* DESCRIPTION OF THE TASK: Lines to return, exactly: from the line with "(unstable molecules like" to the line with "also suggests that" in the entries below, both included.

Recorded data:
<<<<

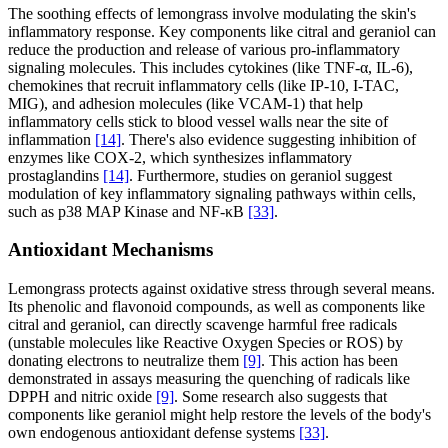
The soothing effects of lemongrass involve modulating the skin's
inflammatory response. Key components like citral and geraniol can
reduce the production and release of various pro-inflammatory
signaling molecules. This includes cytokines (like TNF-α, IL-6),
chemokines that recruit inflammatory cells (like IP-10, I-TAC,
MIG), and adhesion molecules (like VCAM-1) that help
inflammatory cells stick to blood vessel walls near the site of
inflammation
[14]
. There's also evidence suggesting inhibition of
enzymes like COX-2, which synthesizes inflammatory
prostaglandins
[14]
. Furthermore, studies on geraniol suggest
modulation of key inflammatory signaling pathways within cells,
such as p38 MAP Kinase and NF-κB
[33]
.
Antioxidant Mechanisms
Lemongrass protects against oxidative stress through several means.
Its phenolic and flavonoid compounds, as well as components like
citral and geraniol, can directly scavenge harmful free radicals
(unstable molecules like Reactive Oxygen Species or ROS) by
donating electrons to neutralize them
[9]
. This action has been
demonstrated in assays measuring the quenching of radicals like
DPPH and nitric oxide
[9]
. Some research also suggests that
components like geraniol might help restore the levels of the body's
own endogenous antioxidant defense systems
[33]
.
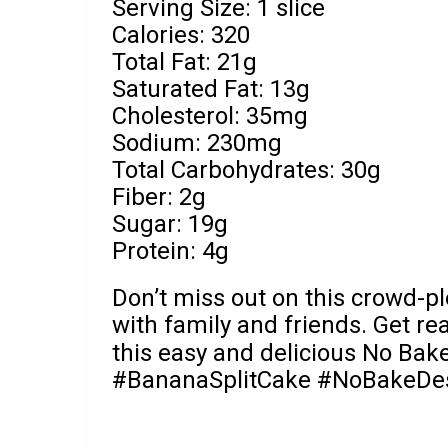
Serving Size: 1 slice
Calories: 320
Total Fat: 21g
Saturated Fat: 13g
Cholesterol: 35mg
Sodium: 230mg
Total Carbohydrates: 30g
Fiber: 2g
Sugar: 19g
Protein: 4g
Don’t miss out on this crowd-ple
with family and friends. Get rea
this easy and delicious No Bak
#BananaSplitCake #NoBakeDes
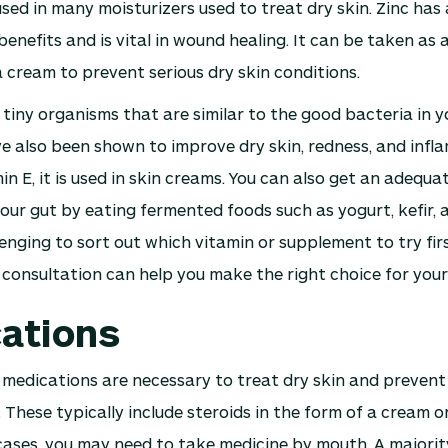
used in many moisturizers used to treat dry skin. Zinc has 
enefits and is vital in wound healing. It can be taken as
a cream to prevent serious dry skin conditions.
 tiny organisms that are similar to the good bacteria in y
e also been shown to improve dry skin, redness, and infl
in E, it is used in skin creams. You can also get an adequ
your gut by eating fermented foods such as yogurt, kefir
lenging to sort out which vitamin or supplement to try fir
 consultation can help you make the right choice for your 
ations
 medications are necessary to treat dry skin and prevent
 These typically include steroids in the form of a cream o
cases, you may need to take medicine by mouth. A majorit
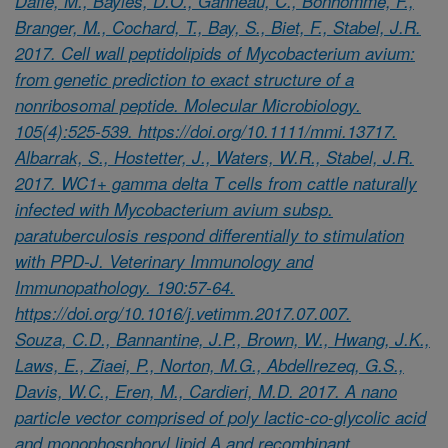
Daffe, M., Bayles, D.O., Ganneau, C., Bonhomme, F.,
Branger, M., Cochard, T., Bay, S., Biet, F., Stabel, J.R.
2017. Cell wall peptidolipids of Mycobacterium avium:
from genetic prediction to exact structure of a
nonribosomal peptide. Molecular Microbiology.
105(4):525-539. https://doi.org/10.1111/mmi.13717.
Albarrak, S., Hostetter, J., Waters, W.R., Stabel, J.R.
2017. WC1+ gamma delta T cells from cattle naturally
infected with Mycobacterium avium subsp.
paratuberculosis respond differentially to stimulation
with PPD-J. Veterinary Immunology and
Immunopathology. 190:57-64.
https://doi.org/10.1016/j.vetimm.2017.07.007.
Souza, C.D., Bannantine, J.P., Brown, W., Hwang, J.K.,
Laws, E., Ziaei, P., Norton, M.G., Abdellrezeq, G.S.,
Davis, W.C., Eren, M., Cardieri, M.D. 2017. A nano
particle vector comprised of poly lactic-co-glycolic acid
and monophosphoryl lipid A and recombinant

>>>>

* TASK RESULT:
(unstable molecules like Reactive Oxygen Species or ROS) by
donating electrons to neutralize them
[9]
. This action has been
demonstrated in assays measuring the quenching of radicals like
DPPH and nitric oxide
[9]
. Some research also suggests that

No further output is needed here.